Recent Enhancements (2026-02-24)

Report Phase — LLM-Powered Audit Generation (v3.3):

File	Change
`src/phases/report.ts`	NEW — `generateReport(opts, onLog)` function: reads `opts.session_data` injected by Cyber-Bridge, calls Claude Sonnet 4 (`claude-sonnet-4-20250514`, `max_tokens: 8192`) with the assembled session context, fault-tolerantly parses the JSON response, and returns a flat `ReportPayload`
`src/worker.ts`	MODIFIED — replaced `case 'report': throw` stub with real implementation: parses `opts`, creates a per-case `reportOnLog` closure that publishes to the Redis log channel, calls `generateReport`, then atomically writes state + session_id + result to Redis and publishes to the completion channel

Report payload shape (published to complete:{tenantId}:{taskId}):

Field	Type	Description
`target`	`string`	Target IP/hostname
`session_id`	`string`	Parent session UUID
`executive_summary`	`string`	Full 5-section Huawei-style markdown (Overview, Test Policy, Result Summary, Per-Vulnerability Detail, Security Suggestions)
`remediation_snippets`	`RemediationSnippet[]`	IaC fix scripts; `language` constrained to `hcl\|yaml\|json\|python\|bash\|powershell`
`compliance_findings`	`ComplianceFinding[]`	Per-regulation audit; `status` ∈ `compliant\|at_risk\|non_compliant`; `score` 0–100
`anti_patterns`	`AntiPattern[]`	Observed defence patterns; `type` ∈ `positive\|negative`
`completed_at`	`string`	ISO 8601 timestamp

Fault-tolerance: if the LLM response is not valid JSON (e.g. wrapped in markdown fences), the parser strips fences and retries. If parsing still fails, field-by-field defaults are used so the task never fatally errors on a parse failure.
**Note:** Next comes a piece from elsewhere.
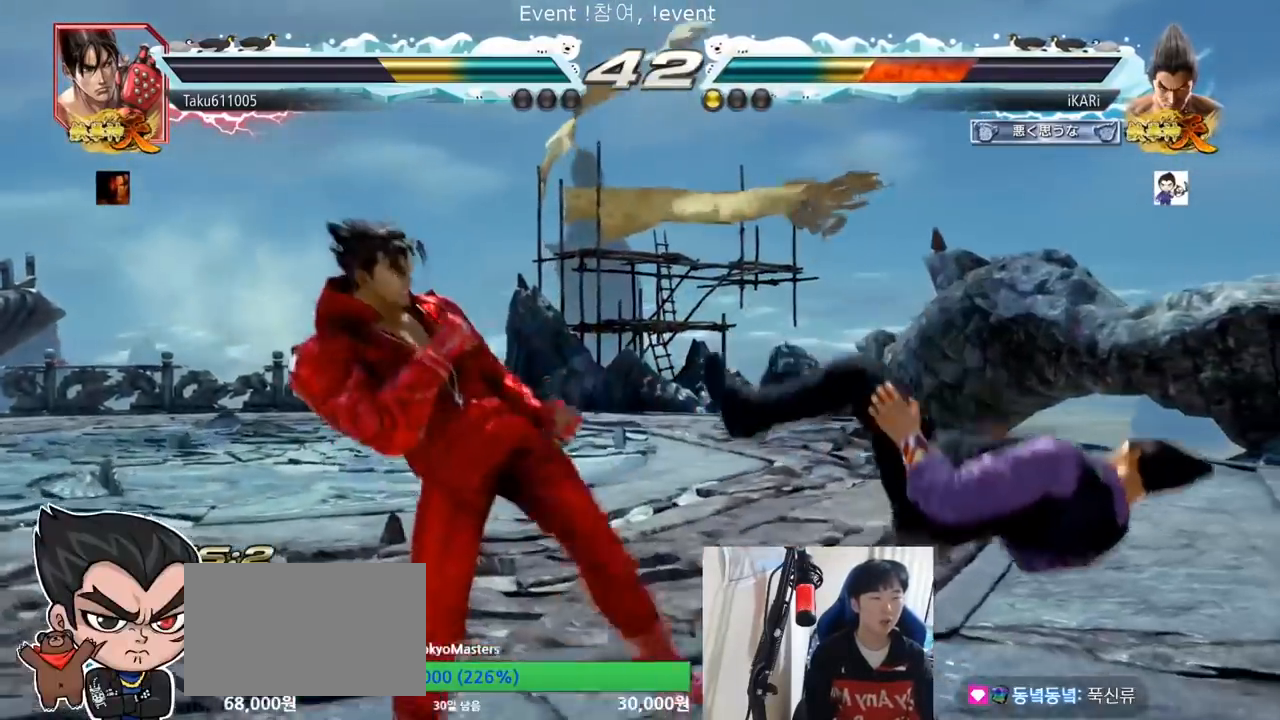
{"buttons": [], "left_stick": "center", "events": [[167, "left_stick", "right"], [434, "left_stick", "center"]]}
Recent Enhancements (2026-02-15)

Engine Worker + Cyber-Bridge Integration (v3.2):

✅ Engine Worker (src/worker.ts): Redis consumer entry point that connects PentestAgent to Cyber-Bridge web UI
✅ Structured Logging: All orchestrator and AgenticExecutor logs upgraded to LogEntry objects ({ level, phase, message })
✅ onLog Callback: Optional callback in AgentConfig for real-time log relay — worker publishes to Redis Pub/Sub
✅ ReconResult Return Type: reconnaissance() now returns structured results (sessionId, iterations, results, discoveredServices, tacticalPlans, intelligence)
✅ Phase Mapping: recon/plan → reconnaissance(), exec → runAgentLoop(), report → generateReport()
✅ Completion Signaling: Atomic HSET + PUBLISH with result payload on task completion
✅ Standalone Compatibility: CLI mode works identically — onLog is optional, ioredis only imported in worker.ts

Dual MCP + Docker Architecture (v3.0):

✅ Docker Deployment: Brain + Kali containers on bridge network with Docker Compose
✅ DualMCPAgent: RAG (stdio, host) + Kali (HTTP, Docker) replacing 3 stdio servers
✅ AgenticExecutor: OODA loop engine for autonomous exploit execution
✅ 6 New CLI Commands: generate, execute, interactive, autorun, plan, autonomous
✅ Dynamic Tool Discovery: Runtime tool list via kaliClient.listTools()
✅ Unified SkillManager: Merged skill loading + memory + tool-callable methods

Previous Enhancements:

✅ Langfuse Tracing: OpenTelemetry + Langfuse span processor for observability
✅ Duplicate Operation Detection: Command signature tracking with loop intervention
✅ Tactical Plan Passthrough: Executor uses Reasoner's plan directly
✅ Incremental Intelligence: Fingerprint tracking, CVE dedup, retry with backoff
✅ 5-Layer Architecture: Core, intelligence, knowledge, execution, utils

📦 External Dependencies (Separate Repositories)

pentest-mcp-server:

✅ Nmap MCP Server (Complete)
✅ SearchSploit MCP Server (Complete)

pentest-rag-memory (Separate Repo):

✅ Phase 1: Type definitions, ChromaDB client, seed data (Complete)
⏳ Phase 2: ETL pipeline (Planned)
⏳ Phase 3: RAG MCP server (Planned)

Next Steps

End-to-End Bridge Testing: Verify full Web UI → Cyber-Bridge → Worker → Agent loop
- Start Redis + Cyber-Bridge + Worker + Kali stack
- Create tasks from the web UI and observe real-time log streaming
- Verify completion results arrive in the web client
Report Phase Implementation: Add report generation to the worker
- Generate structured pentest reports from ReconResult data
- Support PDF/HTML output formats
- Wire to the report phase in the worker's phase mapping
RAG Memory ETL Pipeline: Complete learning loop
- Process session JSONL logs into anti-patterns
- Extract successful techniques as new playbooks
- Test memory injection improves future sessions
Training Data Pipeline: Set up RLHF/fine-tuning workflow
- Process collected training pairs from evaluation loop
- Build preference datasets from TP/FP/FN/TN labels
- Measure model improvement over time
Multi-Tenant Deployment: Scale to parallel engagements
- Multiple Kali containers per engagement
- Shared RAG Memory across sessions
- Concurrent worker instances with task-level isolation

Project Statistics

Code Metrics (Lines of Code)

✨ Updated for Legacy Cleanup & Restructure v3.1 (2026-02-14)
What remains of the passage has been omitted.